Where I was from, Joan Didion, 2004 — Didion is the nonfiction poet of California, and her piercing view of the state’s history in light of the 1993 Spur Posse sex scandal scours the state for meaning hidden and latent.
Black Dahlia Avenger: the True Story, Steve Hodel, with a foreword by James Ellroy, 2003 — Former detective Hodel traces the blood-trail of the murder of an innocent extra straight back to the doorstep of his kinky doctor father in this true-crime classic about one of the city’s greatest unsolved mysteries.
The Big Sleep, Raymond Chandler, 1939 — Sure it’s one of the best mysteries of all time, but Chandler sings the rhythm of Los Angeles, the smell of “hard wet rain” on cement, the weight of bougainvillea on the portico of a decadent rich man’s house – and it’s a pleasure to read.
The Loved One, Evelyn Waugh, 1947 — Who knows California better than a detached Englishman?

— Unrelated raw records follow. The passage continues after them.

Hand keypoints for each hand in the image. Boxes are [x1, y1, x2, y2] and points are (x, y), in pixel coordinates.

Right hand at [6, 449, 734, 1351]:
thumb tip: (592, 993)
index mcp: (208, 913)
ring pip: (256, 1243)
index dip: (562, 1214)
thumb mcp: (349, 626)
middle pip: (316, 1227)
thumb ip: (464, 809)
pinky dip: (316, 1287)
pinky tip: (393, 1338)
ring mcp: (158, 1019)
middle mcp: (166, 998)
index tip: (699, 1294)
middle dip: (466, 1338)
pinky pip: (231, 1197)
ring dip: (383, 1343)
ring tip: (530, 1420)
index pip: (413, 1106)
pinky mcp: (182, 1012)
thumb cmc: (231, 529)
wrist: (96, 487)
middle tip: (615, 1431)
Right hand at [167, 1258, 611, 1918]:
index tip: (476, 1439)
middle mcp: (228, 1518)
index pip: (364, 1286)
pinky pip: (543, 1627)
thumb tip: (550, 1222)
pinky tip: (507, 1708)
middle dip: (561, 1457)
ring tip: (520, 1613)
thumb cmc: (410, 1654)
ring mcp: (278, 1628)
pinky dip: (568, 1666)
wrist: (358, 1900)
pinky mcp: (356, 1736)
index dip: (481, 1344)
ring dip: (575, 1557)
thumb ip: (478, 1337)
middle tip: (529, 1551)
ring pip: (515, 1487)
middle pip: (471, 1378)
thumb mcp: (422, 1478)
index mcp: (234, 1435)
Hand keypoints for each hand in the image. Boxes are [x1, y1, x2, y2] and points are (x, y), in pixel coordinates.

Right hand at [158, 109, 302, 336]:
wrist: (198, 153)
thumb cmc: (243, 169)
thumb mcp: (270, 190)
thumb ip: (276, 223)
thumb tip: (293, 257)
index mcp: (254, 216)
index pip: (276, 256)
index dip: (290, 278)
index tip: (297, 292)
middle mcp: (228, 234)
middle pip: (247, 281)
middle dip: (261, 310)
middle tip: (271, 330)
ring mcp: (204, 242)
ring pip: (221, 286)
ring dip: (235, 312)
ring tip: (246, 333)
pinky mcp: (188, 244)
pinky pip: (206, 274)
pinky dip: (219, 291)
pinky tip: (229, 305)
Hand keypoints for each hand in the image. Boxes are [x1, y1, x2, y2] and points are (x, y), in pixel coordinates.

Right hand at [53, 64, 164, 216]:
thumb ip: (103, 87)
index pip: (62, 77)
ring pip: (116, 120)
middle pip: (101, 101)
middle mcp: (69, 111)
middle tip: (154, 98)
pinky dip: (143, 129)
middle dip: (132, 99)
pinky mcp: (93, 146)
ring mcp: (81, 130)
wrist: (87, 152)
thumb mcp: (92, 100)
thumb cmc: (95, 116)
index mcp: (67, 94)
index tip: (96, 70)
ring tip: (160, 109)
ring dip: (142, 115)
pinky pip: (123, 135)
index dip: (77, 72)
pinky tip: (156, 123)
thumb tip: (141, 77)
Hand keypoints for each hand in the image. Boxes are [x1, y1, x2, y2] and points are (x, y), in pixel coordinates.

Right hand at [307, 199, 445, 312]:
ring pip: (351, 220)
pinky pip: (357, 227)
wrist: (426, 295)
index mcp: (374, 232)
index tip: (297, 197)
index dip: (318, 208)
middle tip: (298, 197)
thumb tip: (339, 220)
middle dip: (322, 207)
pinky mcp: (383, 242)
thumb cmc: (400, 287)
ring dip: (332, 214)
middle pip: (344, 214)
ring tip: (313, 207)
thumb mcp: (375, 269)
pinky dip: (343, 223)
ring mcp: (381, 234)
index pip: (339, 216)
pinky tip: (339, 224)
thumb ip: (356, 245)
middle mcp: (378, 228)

Novelist Waugh’s dead-on satire of Hollywood dissects how Los Angelenos revere their late pets at the “Happier Hunting Ground.”
Greetings from the Golden State, Leslie Brenner, 2001 — Food writer and debut novelist Brenner produces an off-beat Southern California family saga that spans the Kennedy Assassination to the Bush Administration.
Literacy and Longing in LA, Jennifer Kaufman and Karen Mack, 2006 — An amusing chic lit take on modern L.A. about a woman who is torn between two men and her love for reading.